A abordagem de Trump — desclassificar os registros de UAPs (Fenômenos Aéreos Não Identificados) — prioriza o direito do público à informação em detrimento do sigilo arraigado. Independentemente de o domínio ser lançado como um centro de total transparência ou não, as barreiras estão se desfazendo. Os americanos, e o resto do mundo, merecem ter acesso a um panorama completo do que foi observado em nossos céus, especialmente quando se trata de potencial interferência em sistemas de defesa críticos.

ÚLTIMAS NOTÍCIAS – Trump afirma ter ordenado a divulgação de todos os arquivos governamentais relacionados a “vida alienígena e extraterrestre, UAPs e OVNIs”.

Recentemente um ex-oficial de base de mísseis nucleares Minuteman da Força Aérea dos EUA reiterou as alegações de que OVNIs tornaram mísseis nucleares inoperáveis ​​em uma importante instalação da Guerra Fria. Robert Salas, que serviu na Base Aérea de Malmstrom, em Montana, em 1967, descreveu o incidente no podcast de Danny Jones.

Salas afirma que os guardas relataram luzes estranhas que se moviam rapidamente e pararam acima da instalação, seguidas por uma nave com um brilho avermelhado e pulsante pairando perto do portão principal. Um guarda ficou ferido no incidente.

Salas relatou como os alarmes soaram no centro de controle subterrâneo: o painel de lançamento mostrou um míssil saindo de operação, e em seguida os demais, em rápida sucessão. “Em instantes, todos os dez mísseis no local ficaram inoperáveis“, afirma Salas.

Segundo relatos, as equipes de segurança enviadas aos silos pararam ao avistarem luzes pairando sobre suas cabeças, ficando com medo de prosseguir. Uma investigação oficial não conseguiu identificar a causa, apesar da forte blindagem dos sistemas contra interferências externas.
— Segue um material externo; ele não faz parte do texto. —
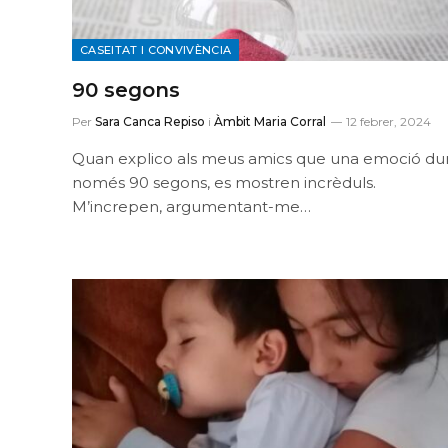
CASEITAT I CONVIVÈNCIA
90 segons
Per
Sara Canca Repiso
i
Àmbit Maria Corral
12 febrer, 2024
Quan explico als meus amics que una emoció du
només 90 segons, es mostren incrèduls.
M’increpen, argumentant-me…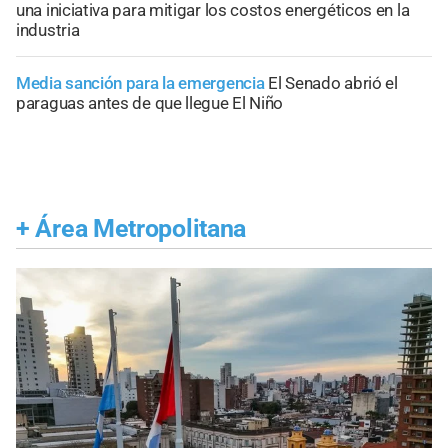
una iniciativa para mitigar los costos energéticos en la
industria
Media sanción para la emergencia
El Senado abrió el
paraguas antes de que llegue El Niño
+
Área Metropolitana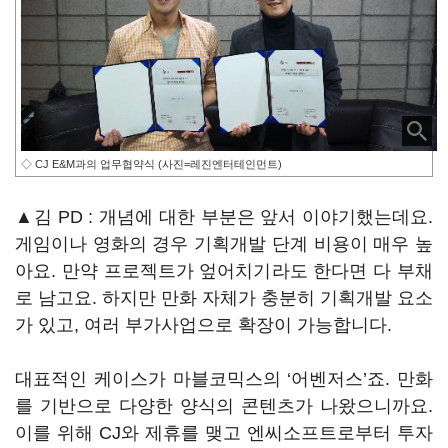
◇ CJ E&M과의 업무협약식 (사진=레진엔터테인먼트)
▲김 PD : 개념에 대한 부분은 앞서 이야기했는데요.
게임이나 영화의 경우 기획개발 단계 비용이 매우 높
아요. 만약 프로젝트가 엎어치기라도 한다면 다 부채
로 남고요. 하지만 만화 자체가 충분히 기획개발 요소
가 있고, 여러 부가사업으로 확장이 가능합니다.
대표적인 케이스가 마블코믹스의 ‘어벤저스’죠. 만화
를 기반으로 다양한 양식의 콘텐츠가 나왔으니까요.
이를 위해 CJ와 제휴를 맺고 엔씨소프트로부터 투자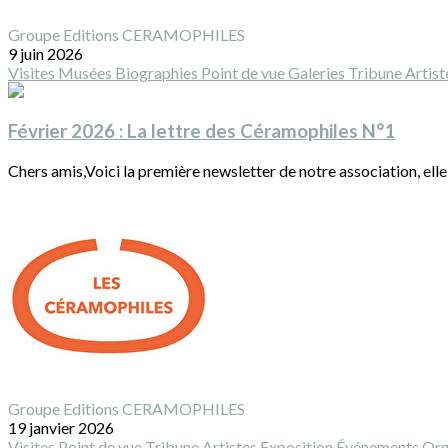
Groupe Editions CERAMOPHILES
9 juin 2026
Visites
Musées
Biographies
Point de vue
Galeries
Tribune
Artis
Février 2026 : La lettre des Céramophiles N°1
Chers amis,Voici la première newsletter de notre association, elle
Groupe Editions CERAMOPHILES
19 janvier 2026
Visites
Point de vue
Tribune
Artistes
Exposition
Événements
Org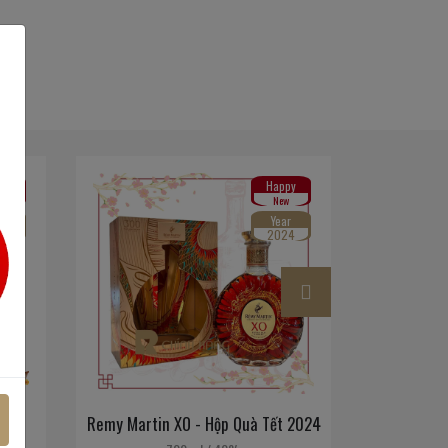
py
Happy
w
New
ar
Year
25
2024
2025
Remy Martin XO - Hộp Quà Tết 2024
Hennessy V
Salas e outros foram obrigados a assinar acordos de confidencialidade posteriormente. Ele falou publicamente nos últimos anos, relacionando o evento a relatos semelhantes de interesse de UAPs (Fenômenos Aéreos Não Identificados) em instalações nucleares.

Este depoimento está em consonância com padrões documentados ao longo de décadas: intrusões sobre o espaço aéreo nuclear restrito que a tecnologia conhecida não conseguiu identificar ou explicar. Como o Secretário de Estado Marco Rubio observou em declarações anteriores, houve “repetidos casos de algo operando no espaço aéreo sobre instalações nucleares restritas, e não é nosso”.